• 400 Fifth Avenue
• New York, NY 10018
• (212) 613-8660 •
Mothers Day is an excuse for most people to take Mom out to brunch. But ours is not a brunch family. Hell, on weekends, you'd be hard pressed to see my parents showered before 3 o'clock in the afternoon. So I did the next best thing. I took the Rents out for dinner. Ai Fiori, the Michelin starred Italian from Michael White, has been on my list for a while and now was the time to dust off the ol' wallet and head to what I think should be renamed The Hotel District, midtown, north of Herald Square.
I was slightly surprised that on a weekend night the place wasn't more crowded and the hosts were willing to seat me almost immediately upon arriving even though I was alone and early. As an aside, the staff was exceedingly nice. No pretension whatsoever. Those of you who recall my unfortunate tiff with the staff at Beautique know that politeness and high end restaurants don't always go hand in hand.
Shrink, aka Mom, ordered the Vellutata as her first course of the night. It's a lobster soup with truffle and tarragon. You won't be disappointed, but this isn't your standard lobster bisque. It's more herbal. Dudeman's appetizer was the Insalata di Astice, a Nova Scotia lobster salad with turnips, pea tendrils, grapes, and pine nuts which he liked quite a bit, although he wished it was somewhat larger. I, in keeping with the crustacean theme, ordered the Moleche, a soft shelled crab with watermelon, lemon yogurt, prosciutto, and pine nuts. I won. I remember loathing soft shelled crab, but in the last few years, if I order it at expensive restaurants, it always tastes great. Who'da thunk? This version was soft, yet crispy and warm, but with the watermelon very light and seasonally appropriate.
The second course, which Dudeman skipped and shared with Shrink, was the pasta/rice course. The carb load course. I ordered the Risotto, riso aquarello, spring vegetables, prosciutto, and tallegio which was fantastic. Smooth, cheesy, and perfect. Unlike most of the dishes, it wasn't plated to look like much more than a lump of barf. But don't let that fool you. The pasta course which Dudeman and Shrink shared was the Trophie Nero, a black pasta with a ligurian crustacean ragu, seppia, scallops, and spiced mollica. They loved it. Shrink called it "the best dish of the evening," though I wasn't nearly as impressed. While they found every flavor swoon-worthy, I found it slightly dull. As an aside, if you get the pasta as a main course, the portion size doubles.

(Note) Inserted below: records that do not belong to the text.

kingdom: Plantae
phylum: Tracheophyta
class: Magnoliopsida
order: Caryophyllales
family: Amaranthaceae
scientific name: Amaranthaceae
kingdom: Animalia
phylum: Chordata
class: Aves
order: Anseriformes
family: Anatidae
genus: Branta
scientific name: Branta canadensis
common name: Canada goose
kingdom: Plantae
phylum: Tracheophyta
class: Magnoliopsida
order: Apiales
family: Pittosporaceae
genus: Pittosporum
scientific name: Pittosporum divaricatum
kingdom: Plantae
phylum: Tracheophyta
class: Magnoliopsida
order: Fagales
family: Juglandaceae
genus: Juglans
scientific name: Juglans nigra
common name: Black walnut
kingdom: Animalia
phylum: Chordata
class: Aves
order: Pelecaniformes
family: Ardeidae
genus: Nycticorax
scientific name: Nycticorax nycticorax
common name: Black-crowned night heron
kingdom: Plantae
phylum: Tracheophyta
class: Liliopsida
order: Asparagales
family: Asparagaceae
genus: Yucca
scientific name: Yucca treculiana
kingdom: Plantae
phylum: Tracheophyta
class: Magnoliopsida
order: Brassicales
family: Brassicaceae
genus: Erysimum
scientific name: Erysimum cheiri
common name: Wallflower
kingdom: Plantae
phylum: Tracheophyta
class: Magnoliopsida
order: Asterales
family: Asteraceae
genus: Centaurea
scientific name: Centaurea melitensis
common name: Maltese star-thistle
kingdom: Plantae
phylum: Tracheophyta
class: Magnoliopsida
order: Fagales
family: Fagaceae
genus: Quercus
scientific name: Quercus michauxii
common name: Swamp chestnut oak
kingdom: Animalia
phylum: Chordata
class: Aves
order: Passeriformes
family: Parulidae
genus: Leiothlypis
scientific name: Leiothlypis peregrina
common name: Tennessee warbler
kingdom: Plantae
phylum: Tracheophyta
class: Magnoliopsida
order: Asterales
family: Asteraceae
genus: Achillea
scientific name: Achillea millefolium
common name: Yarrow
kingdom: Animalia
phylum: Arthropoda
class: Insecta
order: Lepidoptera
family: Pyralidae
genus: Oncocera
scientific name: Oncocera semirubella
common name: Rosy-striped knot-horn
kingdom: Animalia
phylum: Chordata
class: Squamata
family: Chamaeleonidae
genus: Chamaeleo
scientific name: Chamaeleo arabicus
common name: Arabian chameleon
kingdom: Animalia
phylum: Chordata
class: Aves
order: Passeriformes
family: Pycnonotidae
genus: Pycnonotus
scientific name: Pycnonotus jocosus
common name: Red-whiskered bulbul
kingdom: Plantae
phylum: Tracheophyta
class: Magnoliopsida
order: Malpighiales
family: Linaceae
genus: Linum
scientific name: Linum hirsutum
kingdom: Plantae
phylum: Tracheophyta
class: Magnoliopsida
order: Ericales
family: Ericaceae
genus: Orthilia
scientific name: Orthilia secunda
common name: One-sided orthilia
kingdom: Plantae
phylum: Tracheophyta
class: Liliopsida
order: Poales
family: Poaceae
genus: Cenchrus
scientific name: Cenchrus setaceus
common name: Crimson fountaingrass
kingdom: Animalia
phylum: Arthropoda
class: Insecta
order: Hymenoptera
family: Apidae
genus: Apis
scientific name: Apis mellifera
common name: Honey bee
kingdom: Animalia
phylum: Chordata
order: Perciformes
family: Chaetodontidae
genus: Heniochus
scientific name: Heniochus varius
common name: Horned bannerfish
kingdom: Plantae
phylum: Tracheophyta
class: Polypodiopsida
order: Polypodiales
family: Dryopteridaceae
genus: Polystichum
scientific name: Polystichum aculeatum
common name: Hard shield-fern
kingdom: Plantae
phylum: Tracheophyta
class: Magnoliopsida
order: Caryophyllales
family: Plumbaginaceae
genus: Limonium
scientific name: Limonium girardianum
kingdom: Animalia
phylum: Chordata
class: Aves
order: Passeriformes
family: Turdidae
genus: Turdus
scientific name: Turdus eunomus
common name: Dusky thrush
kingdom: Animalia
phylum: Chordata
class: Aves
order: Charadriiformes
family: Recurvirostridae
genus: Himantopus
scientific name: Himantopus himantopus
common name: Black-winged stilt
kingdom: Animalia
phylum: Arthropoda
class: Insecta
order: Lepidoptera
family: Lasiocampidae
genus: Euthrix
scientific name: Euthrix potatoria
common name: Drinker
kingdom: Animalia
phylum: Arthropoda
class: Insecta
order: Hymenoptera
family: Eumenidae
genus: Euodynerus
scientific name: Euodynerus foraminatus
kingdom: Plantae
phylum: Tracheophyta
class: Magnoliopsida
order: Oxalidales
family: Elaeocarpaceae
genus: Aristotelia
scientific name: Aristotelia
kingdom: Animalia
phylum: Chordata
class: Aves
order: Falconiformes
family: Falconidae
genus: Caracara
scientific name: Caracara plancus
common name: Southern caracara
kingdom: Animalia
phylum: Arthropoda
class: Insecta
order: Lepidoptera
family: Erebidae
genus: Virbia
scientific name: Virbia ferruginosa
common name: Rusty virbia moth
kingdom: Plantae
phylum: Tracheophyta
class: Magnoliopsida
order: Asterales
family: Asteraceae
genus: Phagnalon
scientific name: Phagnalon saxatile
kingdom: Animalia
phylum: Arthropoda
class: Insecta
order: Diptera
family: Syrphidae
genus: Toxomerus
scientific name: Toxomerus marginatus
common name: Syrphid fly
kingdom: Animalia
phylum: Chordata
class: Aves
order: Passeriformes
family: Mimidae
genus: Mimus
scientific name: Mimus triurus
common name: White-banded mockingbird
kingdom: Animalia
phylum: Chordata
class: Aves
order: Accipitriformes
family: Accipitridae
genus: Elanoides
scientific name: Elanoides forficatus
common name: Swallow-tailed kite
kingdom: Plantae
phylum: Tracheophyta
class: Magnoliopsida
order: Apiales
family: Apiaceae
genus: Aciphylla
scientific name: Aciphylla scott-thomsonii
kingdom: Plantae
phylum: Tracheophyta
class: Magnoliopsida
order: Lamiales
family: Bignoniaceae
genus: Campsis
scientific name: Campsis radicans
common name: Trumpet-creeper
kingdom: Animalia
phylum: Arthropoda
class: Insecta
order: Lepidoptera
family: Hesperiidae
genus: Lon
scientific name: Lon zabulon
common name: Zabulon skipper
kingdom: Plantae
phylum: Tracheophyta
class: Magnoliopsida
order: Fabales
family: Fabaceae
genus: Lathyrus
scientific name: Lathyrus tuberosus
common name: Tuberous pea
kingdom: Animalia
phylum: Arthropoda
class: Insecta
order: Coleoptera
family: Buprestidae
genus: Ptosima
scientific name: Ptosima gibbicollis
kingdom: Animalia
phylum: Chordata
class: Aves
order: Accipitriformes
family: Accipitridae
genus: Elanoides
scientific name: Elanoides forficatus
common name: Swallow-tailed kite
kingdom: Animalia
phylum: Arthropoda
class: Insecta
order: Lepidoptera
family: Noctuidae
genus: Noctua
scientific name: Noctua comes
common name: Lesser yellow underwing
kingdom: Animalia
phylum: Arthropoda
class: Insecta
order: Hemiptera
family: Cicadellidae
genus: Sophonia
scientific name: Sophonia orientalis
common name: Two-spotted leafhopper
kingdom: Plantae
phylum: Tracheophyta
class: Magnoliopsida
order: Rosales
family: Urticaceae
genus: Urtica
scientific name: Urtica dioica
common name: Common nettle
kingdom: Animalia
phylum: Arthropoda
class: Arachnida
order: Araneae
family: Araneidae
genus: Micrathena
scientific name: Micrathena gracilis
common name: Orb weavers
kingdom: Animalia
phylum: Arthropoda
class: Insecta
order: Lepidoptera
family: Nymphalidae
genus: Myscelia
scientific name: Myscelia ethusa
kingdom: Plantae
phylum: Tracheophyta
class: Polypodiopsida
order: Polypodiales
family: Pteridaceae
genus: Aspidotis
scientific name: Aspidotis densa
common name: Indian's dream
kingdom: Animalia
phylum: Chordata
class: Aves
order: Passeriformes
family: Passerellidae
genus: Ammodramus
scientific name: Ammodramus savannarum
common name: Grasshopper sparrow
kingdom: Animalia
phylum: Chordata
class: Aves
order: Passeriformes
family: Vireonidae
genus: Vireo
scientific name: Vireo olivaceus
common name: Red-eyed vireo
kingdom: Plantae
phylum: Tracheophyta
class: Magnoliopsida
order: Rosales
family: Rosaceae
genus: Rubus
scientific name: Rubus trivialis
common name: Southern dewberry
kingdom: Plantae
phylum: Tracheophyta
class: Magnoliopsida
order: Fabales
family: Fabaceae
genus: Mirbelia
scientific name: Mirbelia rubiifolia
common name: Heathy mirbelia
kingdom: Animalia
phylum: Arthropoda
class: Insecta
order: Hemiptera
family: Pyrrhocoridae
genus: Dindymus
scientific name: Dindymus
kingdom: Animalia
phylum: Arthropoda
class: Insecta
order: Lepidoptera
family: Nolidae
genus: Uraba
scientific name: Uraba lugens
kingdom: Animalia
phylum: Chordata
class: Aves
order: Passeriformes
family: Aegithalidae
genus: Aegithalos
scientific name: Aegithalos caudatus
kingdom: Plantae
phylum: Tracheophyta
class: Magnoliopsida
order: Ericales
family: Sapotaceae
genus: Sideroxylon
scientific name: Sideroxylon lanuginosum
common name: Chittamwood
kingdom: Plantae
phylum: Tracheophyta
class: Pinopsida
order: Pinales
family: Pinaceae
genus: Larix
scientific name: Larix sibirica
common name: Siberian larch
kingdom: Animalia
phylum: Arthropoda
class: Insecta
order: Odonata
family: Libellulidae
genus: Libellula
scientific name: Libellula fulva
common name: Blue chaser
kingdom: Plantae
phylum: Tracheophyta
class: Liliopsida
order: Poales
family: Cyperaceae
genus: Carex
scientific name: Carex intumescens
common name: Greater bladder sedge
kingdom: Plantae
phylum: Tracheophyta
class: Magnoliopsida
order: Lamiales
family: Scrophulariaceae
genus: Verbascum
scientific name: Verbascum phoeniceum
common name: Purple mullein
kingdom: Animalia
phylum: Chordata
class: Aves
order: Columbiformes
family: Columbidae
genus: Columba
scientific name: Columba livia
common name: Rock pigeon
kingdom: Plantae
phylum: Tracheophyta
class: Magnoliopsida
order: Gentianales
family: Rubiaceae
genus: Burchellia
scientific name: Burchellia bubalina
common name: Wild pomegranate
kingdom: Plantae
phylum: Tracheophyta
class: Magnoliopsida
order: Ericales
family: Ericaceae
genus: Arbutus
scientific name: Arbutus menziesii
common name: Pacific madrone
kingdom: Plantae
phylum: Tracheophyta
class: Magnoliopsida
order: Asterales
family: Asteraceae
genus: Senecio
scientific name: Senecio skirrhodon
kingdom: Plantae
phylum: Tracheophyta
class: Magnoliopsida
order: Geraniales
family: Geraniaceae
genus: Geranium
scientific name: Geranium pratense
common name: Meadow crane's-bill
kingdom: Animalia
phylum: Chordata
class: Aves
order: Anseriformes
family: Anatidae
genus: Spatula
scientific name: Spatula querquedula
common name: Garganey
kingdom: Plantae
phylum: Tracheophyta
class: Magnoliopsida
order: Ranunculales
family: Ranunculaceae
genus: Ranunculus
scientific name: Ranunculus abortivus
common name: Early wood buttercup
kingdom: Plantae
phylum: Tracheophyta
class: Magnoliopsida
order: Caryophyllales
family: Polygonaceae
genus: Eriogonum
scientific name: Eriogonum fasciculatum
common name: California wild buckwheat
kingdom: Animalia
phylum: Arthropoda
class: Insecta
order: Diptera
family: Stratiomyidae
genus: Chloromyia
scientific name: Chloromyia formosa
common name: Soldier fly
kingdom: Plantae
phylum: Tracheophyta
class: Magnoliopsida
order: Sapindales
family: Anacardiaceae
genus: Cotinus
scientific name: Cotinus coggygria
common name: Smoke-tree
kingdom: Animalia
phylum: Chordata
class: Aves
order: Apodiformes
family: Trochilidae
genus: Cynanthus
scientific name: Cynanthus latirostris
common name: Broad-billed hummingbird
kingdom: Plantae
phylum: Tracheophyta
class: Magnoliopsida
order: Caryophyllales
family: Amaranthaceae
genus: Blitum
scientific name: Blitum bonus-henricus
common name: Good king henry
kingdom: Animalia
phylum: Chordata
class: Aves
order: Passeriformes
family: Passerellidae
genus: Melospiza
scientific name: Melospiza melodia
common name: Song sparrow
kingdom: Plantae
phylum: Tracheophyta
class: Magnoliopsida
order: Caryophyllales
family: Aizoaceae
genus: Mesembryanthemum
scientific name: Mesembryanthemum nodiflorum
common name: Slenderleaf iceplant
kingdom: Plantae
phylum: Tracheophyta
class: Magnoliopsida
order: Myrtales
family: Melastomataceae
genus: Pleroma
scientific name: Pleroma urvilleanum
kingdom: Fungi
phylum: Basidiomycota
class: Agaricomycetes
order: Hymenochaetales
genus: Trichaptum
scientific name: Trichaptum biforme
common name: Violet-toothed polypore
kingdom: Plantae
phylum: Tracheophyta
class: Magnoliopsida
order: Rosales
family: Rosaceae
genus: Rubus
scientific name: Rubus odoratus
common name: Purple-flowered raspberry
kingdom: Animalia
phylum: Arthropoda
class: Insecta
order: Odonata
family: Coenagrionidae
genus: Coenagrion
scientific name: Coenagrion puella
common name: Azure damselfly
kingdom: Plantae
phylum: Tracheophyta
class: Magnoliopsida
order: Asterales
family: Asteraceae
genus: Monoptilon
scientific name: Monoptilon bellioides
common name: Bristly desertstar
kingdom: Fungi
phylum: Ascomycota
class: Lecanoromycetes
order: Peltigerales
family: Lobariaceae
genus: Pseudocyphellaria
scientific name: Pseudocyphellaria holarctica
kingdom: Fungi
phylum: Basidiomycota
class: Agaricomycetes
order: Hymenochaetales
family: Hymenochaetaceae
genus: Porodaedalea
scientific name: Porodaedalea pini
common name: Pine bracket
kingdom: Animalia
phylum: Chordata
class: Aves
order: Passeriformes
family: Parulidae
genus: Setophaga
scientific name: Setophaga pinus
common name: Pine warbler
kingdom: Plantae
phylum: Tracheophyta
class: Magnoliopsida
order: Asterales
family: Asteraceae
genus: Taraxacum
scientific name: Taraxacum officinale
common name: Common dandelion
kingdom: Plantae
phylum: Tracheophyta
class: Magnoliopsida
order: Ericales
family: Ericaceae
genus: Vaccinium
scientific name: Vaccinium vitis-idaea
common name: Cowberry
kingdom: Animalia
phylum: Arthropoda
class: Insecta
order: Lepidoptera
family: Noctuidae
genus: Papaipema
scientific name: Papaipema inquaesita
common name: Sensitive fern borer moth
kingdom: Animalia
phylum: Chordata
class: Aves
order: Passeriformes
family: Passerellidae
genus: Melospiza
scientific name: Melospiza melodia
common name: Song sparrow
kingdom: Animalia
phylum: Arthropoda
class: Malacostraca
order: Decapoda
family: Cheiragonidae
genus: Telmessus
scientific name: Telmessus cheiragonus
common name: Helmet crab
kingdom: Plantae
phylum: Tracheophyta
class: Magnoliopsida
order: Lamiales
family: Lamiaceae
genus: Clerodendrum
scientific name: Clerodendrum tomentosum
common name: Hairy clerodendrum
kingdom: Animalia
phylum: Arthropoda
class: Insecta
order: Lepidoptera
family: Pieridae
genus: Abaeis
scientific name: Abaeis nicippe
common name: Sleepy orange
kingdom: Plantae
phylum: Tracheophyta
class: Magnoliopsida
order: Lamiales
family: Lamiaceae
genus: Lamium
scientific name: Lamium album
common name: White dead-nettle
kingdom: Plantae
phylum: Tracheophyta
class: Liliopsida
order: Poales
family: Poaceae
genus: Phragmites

Shrink's main course was the Faraona, a guinea hen dish with porcini mushrooms and cipollini. The guinea hen is served two ways. Part of it is served more traditionally, seared in whole pieces. Another part is served in a way that reminded me of a sushi roll, except that this roll was made out of a combination of dark meat, white meat, and herbs. In theory, I'd love this novelty, but in practice it was unfortunately dry and somewhat bitter. Meanwhile the whole pieces of the hen her incredible. Dudeman ordered the Spada, swordfish poached in olive oil and served with artichoke, prosciutto, and a basil pesto. This was the weakest of the entrees. Other than looking good on the plate, nothing really stood out. The fish itself didn't have any flavors that seemed particularly unique to this recipe and the ornamental side dish was no different. Far from tasting bad or even less than good, I've made swordfish steak at home that's tasted pretty similar and the whole point of going to a restaurant of Ai Fiori's caliber is to get something I can't get elsewhere, let alone twenty feet from where I'm sitting right now. On the exact opposite side of the spectrum, I'm happy to state that the best entree that was ordered was mine, the Anatra. Long Island duck, broccoli rabe, kohlrabi (a kind of cabbage. I had to look that up, too), pecans, and plums. Every flavor exploded without a thought to mildness. Tart fruit, crisp duck fat, mellow nuts. They all worked in perfect concert with each other. I cannot recommend this enough and neither could one of our waiters.
Shrink and Dudeman's shared dessert was the Budino. Chocolate mousse served in a chocolate tube with a little bit of cake and a small scoop of gelato, this was delicious. This creamy dessert was perfection. Heavy, but not too big. Decadent, but not over the top the way a twenty layer chocolate cake would be. My dessert was the Créme Glacée, a sort of sorbet cake served with pine nuts, razor thin apple slices, and a scoop of . It was ice cold, very sweet, and pleasantly light. If you tend to be one of those folks who eschew desserts that are heavy and rich, then this would be what I would recommend. I didn't love it. It didn't blow me away. But it was nice.
The four course prix fix cost is about $100 per person. Cocktails clock in at $16. Wines by the glass range from $12 to $50. The grand feast you see here came to a bit over $400 with tax and tip.